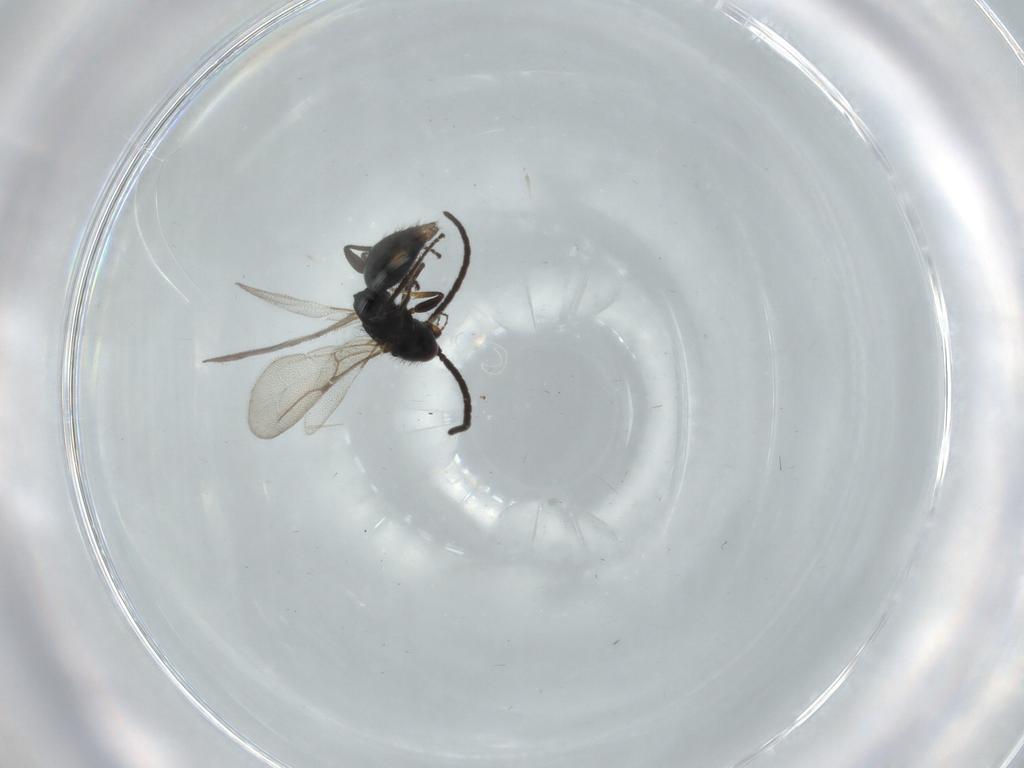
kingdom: Animalia
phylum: Arthropoda
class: Insecta
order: Hymenoptera
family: Bethylidae
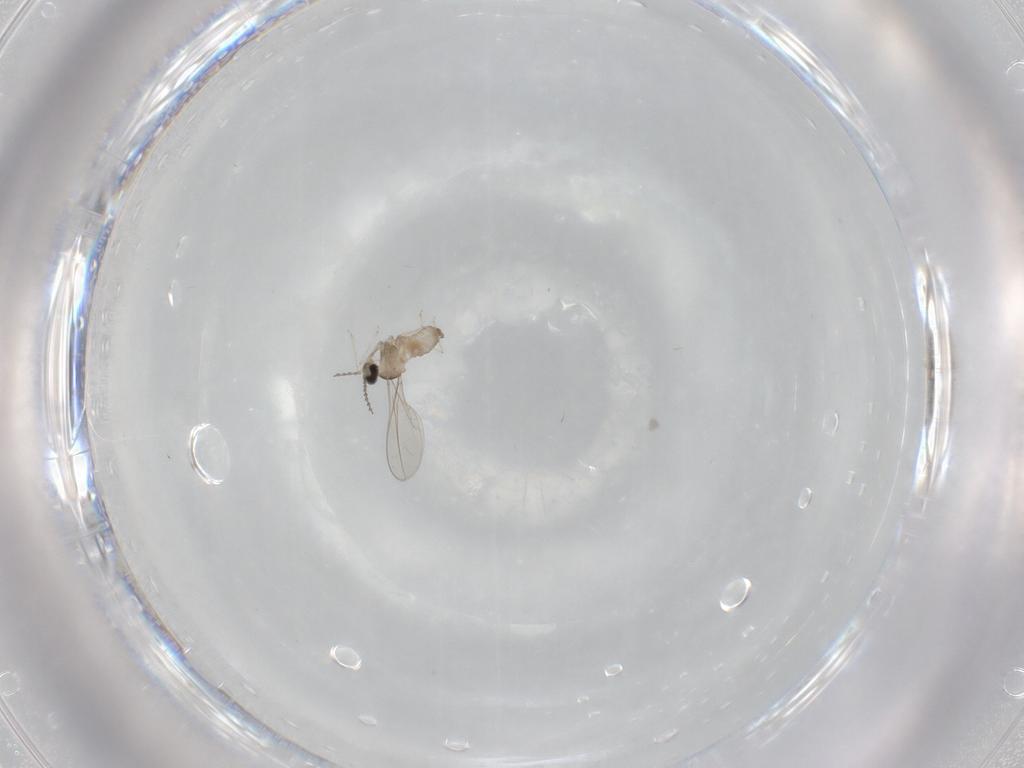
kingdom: Animalia
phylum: Arthropoda
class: Insecta
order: Diptera
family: Cecidomyiidae
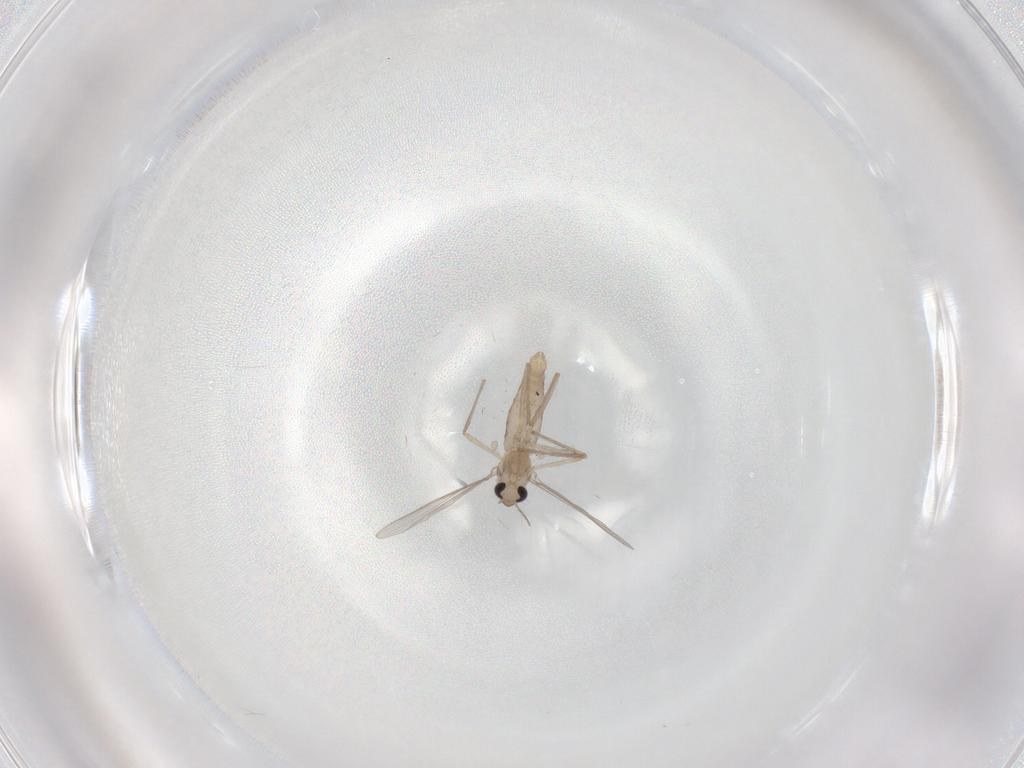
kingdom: Animalia
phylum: Arthropoda
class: Insecta
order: Diptera
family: Chironomidae
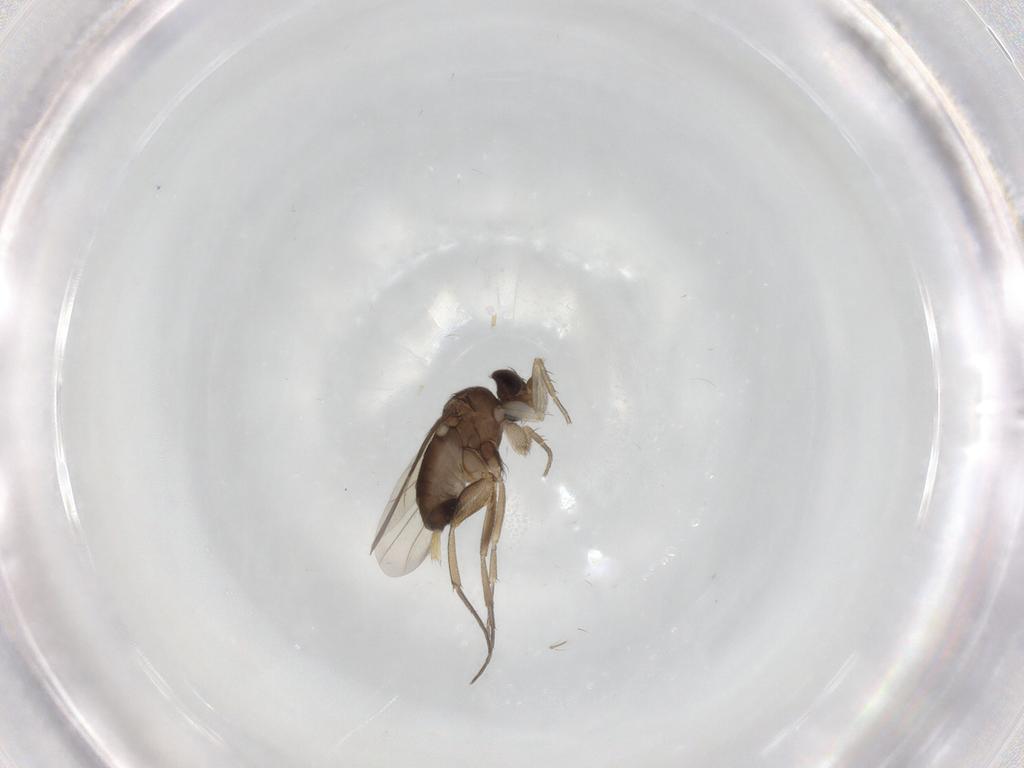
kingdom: Animalia
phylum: Arthropoda
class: Insecta
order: Diptera
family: Phoridae
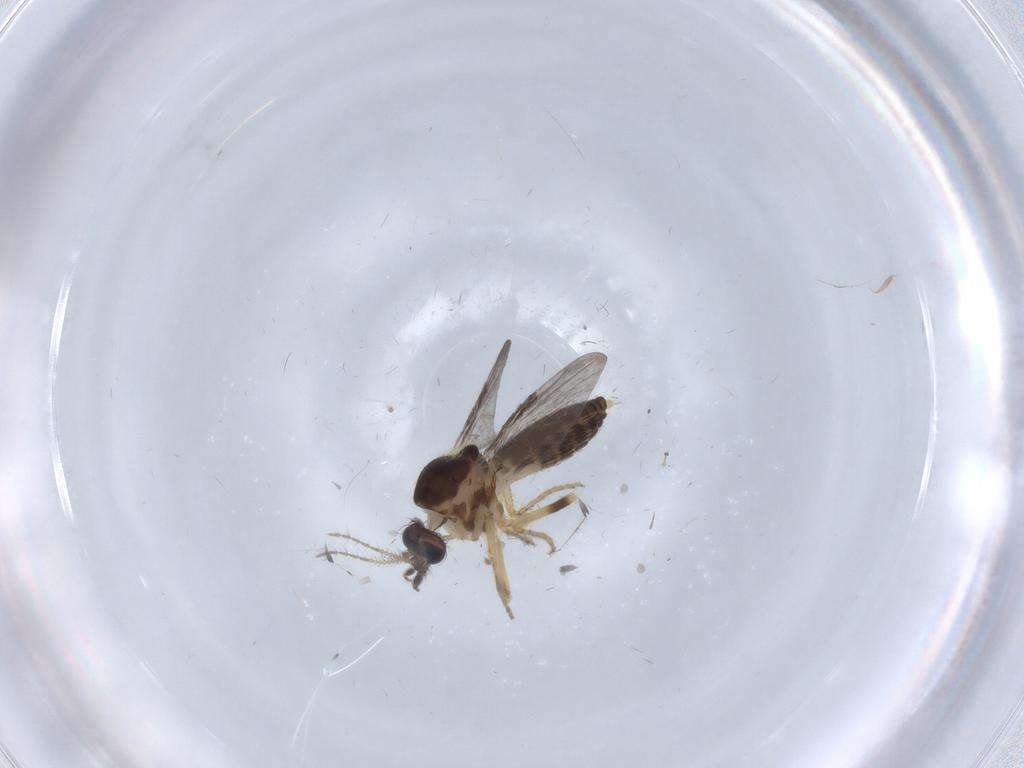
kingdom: Animalia
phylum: Arthropoda
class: Insecta
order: Diptera
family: Ceratopogonidae
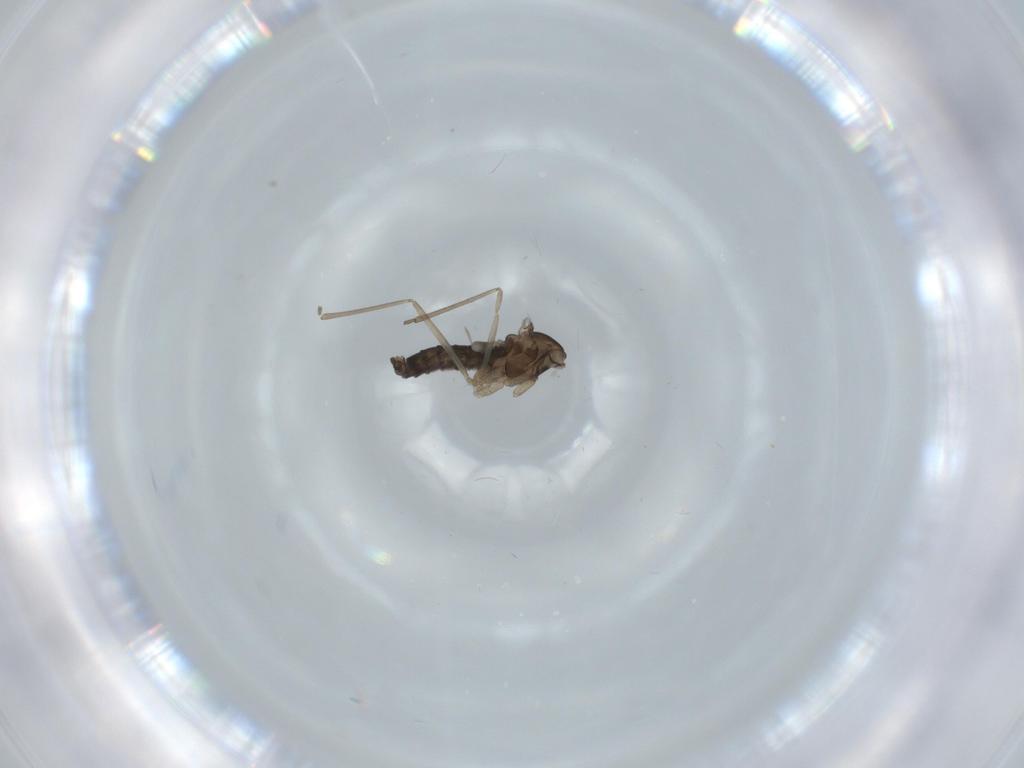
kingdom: Animalia
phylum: Arthropoda
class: Insecta
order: Diptera
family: Cecidomyiidae
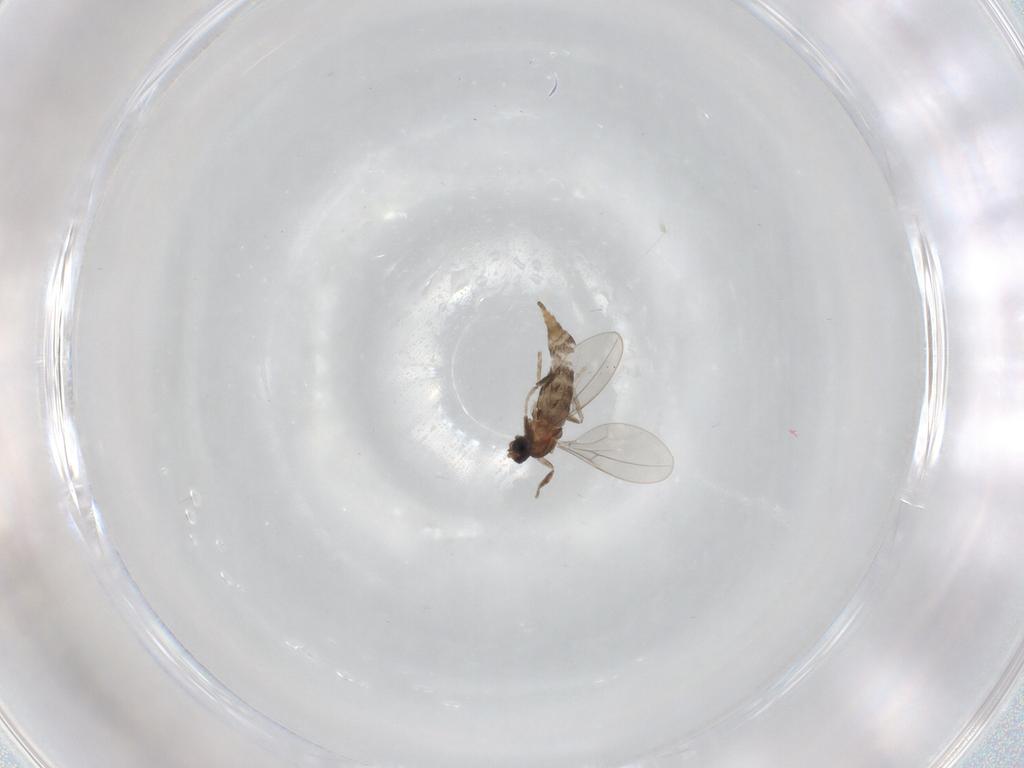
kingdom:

· · · · ·

[What is needed] Retype the rows starting at the line that contains "order: Hymenoptera" and ending at the final line of the rows. Leave the pictures out.

[Result]
order: Hymenoptera
family: Bethylidae
kingdom: Animalia
phylum: Arthropoda
class: Insecta
order: Diptera
family: Cecidomyiidae
kingdom: Animalia
phylum: Arthropoda
class: Insecta
order: Diptera
family: Chironomidae
kingdom: Animalia
phylum: Arthropoda
class: Insecta
order: Diptera
family: Phoridae
kingdom: Animalia
phylum: Arthropoda
class: Insecta
order: Diptera
family: Ceratopogonidae
kingdom: Animalia
phylum: Arthropoda
class: Insecta
order: Diptera
family: Cecidomyiidae
kingdom:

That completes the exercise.